Table 1 The predictive results of jackknife cross-validation for 317 apoptosis proteins

The compared results with other methods are shown in Table 2. Table 2 exhibits that the sensitivities of SVM combined with PseAAC are higher than other methods for cytoplasmic proteins, membrane proteins, mitochondrial proteins and endoplasmic proteins, whereas for secreted proteins and nuclear proteins, the sensitivities of proposed method are lower than ID and FKNN. The overall predictive successful rate of proposed method is highest among other methods.

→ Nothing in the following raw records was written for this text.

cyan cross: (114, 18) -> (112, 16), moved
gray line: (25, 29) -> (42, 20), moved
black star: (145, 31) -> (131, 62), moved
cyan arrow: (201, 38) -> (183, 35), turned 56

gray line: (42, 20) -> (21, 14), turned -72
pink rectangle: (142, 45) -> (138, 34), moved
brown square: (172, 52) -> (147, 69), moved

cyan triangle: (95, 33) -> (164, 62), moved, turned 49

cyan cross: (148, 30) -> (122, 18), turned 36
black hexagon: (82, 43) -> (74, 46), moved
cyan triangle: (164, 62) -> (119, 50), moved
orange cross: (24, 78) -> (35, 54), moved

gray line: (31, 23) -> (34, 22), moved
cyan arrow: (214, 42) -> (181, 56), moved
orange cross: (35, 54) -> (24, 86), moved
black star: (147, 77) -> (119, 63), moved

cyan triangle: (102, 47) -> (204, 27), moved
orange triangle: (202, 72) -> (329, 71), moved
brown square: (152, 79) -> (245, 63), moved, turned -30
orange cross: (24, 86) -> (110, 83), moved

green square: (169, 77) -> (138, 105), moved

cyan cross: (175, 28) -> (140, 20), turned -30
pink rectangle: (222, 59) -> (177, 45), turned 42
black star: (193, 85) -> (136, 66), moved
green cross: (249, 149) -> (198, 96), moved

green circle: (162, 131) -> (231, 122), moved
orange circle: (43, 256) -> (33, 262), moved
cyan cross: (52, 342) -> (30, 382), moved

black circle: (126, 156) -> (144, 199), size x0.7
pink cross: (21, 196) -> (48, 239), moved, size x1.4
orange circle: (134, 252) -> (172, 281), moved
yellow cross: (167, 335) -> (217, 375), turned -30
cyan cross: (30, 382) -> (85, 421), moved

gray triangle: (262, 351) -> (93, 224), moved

Table 2 The predictive results of different methods by the jackknife test for 317 apoptosis proteins

Table 3 exhibits the compared results with other methods for 98 apoptosis proteins. Here, by use of lots of examination, we select ω = 0.3, λ = 3, C = 1,000 and r = 0.08 for this prediction. The results show that the predictive successful rate of proposed method is 92.9%.

Table 3 The predictive results of different methods by the jackknife test for 98 apoptosis proteins

The successful accuracies clearly indicate that the SVM combined PseAAC is a promising approach. We hope that the better results using novel descriptors or appropriate parameters will improve the performance of subcellular localization prediction of apoptosis proteins. The high accuracy is helpful for further drug development.